Aim of the exercise: Report each line of the data that has "lines" somewhere in it.

Records supplied:
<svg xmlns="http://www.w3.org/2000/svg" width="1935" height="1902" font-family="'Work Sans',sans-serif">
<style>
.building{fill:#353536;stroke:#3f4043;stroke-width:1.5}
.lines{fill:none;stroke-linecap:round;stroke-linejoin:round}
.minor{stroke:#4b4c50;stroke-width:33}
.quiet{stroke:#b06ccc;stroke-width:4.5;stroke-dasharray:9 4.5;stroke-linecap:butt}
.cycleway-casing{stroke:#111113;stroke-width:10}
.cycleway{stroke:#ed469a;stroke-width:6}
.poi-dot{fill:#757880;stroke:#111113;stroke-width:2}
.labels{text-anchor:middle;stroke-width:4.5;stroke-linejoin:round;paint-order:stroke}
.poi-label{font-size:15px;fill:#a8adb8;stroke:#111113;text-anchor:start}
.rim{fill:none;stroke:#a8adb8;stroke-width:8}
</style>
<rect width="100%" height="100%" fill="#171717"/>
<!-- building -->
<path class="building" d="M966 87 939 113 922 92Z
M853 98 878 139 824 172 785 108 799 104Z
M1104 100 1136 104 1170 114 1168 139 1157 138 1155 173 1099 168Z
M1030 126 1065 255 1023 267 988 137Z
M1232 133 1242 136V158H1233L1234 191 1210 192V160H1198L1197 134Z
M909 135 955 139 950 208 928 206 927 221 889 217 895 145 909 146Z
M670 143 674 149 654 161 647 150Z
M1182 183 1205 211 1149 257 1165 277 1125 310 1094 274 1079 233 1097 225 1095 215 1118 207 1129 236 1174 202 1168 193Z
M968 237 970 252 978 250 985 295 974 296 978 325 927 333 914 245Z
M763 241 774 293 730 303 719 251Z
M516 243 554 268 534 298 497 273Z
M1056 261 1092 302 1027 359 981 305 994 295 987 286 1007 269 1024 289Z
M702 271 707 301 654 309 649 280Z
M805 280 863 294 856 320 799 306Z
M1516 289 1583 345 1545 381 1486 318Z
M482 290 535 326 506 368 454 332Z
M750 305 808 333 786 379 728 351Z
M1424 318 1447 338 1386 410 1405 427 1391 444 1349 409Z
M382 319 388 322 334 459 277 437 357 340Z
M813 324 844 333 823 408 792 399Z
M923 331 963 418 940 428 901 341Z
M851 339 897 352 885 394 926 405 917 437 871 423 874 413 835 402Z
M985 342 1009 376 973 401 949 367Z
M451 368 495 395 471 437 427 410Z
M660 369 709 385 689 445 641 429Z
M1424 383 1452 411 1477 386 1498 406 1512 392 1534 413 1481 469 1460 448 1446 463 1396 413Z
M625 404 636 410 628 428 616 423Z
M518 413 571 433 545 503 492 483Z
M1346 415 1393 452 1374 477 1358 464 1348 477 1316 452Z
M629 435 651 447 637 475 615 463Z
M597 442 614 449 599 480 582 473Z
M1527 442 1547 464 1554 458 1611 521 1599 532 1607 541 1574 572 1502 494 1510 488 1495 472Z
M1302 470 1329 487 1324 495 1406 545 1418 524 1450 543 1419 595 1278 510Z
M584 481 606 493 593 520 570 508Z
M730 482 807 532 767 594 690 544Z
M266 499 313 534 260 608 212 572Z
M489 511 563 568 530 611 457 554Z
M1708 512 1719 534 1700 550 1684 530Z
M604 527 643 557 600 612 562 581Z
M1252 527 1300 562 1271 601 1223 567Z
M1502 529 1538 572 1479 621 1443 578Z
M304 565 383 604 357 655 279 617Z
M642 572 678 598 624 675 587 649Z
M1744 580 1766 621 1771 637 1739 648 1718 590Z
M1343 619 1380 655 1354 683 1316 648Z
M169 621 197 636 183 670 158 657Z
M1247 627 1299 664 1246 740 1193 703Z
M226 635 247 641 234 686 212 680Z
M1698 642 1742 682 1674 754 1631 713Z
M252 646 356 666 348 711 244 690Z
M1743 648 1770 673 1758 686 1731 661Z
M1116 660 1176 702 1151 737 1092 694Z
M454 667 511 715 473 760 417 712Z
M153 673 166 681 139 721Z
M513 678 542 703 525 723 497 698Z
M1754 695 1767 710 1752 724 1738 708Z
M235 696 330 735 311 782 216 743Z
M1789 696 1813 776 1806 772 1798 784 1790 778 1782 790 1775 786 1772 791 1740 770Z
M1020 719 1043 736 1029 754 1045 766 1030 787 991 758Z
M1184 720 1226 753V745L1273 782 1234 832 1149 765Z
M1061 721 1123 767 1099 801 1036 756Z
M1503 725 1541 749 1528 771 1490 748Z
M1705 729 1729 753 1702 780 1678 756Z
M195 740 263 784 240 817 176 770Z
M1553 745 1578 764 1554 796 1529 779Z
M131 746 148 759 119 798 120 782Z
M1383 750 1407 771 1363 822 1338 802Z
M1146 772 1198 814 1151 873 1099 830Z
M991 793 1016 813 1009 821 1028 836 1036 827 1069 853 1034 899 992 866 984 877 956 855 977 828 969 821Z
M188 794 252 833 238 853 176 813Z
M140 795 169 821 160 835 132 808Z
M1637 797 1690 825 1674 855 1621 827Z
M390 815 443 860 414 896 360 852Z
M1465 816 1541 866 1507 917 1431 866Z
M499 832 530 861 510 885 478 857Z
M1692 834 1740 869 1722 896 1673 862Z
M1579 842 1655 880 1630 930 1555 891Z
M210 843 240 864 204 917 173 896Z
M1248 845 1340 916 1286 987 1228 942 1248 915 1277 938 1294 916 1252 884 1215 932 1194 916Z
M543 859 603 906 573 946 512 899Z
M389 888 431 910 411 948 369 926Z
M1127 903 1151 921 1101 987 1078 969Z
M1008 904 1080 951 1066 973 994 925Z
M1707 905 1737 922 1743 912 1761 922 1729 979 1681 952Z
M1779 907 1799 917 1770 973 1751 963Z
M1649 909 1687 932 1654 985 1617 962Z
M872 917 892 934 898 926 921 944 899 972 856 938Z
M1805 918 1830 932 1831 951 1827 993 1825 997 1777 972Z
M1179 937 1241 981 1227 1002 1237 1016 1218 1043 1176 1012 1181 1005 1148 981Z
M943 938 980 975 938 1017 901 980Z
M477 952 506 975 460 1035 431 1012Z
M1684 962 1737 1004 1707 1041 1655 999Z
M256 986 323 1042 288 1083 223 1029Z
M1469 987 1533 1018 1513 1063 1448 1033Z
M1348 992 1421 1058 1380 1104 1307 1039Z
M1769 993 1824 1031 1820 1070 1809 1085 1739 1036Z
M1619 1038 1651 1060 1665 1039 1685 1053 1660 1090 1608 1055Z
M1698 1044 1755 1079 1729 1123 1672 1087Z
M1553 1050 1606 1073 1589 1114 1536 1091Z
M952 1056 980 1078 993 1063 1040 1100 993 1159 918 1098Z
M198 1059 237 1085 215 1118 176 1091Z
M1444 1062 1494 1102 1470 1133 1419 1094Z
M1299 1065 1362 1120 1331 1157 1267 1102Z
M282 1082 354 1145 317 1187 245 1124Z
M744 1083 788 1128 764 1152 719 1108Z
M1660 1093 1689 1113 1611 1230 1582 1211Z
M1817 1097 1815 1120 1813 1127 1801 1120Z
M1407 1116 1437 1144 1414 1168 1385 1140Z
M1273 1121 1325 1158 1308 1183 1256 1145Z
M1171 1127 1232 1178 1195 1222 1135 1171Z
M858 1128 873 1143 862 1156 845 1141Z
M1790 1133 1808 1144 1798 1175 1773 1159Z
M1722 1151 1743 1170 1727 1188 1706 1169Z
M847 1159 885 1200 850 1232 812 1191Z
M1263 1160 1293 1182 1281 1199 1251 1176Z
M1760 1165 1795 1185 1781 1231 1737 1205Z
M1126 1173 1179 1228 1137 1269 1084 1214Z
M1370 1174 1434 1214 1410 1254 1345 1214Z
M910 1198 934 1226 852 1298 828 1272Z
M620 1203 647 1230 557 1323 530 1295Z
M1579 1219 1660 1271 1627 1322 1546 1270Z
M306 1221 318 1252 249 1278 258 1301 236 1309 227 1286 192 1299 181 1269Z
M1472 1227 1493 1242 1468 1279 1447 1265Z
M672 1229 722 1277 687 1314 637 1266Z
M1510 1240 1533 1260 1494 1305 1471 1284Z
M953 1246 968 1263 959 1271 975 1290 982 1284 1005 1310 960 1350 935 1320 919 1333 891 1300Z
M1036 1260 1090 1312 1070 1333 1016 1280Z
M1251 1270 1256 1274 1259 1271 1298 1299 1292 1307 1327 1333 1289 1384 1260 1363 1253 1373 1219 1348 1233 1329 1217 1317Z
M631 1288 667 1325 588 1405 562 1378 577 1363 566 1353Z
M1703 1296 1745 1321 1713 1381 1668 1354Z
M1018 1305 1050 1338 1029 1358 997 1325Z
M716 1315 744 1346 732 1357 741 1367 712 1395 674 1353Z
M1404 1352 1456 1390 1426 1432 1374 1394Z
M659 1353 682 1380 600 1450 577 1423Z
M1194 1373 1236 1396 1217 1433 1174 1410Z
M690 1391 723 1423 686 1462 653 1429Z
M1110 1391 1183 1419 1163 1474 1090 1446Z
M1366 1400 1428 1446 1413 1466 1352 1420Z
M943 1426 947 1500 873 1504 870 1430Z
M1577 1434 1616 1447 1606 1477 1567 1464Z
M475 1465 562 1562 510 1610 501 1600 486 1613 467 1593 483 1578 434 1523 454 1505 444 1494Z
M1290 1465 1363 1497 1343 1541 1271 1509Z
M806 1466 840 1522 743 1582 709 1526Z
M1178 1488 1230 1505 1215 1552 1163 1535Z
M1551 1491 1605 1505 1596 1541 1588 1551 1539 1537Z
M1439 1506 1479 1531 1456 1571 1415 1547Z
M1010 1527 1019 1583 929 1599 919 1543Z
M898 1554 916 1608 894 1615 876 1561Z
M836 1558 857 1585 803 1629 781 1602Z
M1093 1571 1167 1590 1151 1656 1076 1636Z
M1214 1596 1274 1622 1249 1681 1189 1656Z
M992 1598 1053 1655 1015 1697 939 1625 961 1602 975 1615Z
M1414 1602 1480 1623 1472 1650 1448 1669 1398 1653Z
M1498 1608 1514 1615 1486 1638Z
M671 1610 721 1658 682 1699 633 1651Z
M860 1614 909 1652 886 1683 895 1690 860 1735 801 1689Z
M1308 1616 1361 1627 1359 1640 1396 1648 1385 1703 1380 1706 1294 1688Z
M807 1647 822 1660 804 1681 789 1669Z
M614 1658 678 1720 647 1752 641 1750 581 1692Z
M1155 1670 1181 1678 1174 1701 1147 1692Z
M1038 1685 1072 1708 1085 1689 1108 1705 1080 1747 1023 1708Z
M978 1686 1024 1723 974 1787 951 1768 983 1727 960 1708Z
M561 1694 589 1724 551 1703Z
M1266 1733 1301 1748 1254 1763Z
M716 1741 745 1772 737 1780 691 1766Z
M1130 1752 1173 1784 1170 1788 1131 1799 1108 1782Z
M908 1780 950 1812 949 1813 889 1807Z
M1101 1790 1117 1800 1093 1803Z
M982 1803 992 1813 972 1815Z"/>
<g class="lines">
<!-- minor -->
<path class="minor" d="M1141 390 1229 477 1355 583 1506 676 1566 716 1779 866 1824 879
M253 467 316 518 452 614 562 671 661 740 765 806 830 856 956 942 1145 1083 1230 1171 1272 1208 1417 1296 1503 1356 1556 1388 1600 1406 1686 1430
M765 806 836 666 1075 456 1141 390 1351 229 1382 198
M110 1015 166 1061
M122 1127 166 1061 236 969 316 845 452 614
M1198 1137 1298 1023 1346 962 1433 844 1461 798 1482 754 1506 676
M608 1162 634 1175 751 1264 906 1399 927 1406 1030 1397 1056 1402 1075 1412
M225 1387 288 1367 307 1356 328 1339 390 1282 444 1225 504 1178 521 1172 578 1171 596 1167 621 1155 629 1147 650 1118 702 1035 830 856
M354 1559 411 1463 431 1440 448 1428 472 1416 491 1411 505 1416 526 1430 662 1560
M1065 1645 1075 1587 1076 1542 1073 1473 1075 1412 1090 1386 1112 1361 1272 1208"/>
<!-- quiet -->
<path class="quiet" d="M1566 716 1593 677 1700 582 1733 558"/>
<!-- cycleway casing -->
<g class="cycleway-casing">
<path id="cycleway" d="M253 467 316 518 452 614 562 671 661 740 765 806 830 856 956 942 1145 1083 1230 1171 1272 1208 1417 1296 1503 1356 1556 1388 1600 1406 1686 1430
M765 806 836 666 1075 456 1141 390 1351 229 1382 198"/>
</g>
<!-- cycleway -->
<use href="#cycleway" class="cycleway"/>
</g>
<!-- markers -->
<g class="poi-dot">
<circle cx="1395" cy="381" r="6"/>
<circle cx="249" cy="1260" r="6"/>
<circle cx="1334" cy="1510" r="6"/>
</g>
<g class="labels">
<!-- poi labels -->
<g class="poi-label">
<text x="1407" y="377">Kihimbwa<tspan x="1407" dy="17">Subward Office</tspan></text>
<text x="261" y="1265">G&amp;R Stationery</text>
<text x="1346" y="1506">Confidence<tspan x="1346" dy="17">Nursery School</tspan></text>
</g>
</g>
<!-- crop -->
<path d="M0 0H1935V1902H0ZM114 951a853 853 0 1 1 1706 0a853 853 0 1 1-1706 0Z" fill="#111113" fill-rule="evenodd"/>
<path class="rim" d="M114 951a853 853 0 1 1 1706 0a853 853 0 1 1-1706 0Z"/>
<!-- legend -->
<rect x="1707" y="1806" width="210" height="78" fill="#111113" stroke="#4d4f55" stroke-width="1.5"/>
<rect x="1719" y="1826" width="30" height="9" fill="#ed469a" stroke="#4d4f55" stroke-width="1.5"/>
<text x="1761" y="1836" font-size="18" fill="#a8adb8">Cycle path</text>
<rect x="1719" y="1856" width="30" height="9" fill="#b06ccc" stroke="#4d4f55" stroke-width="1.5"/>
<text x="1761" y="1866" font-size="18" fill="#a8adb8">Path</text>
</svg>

Task response:
.lines{fill:none;stroke-linecap:round;stroke-linejoin:round}
<g class="lines">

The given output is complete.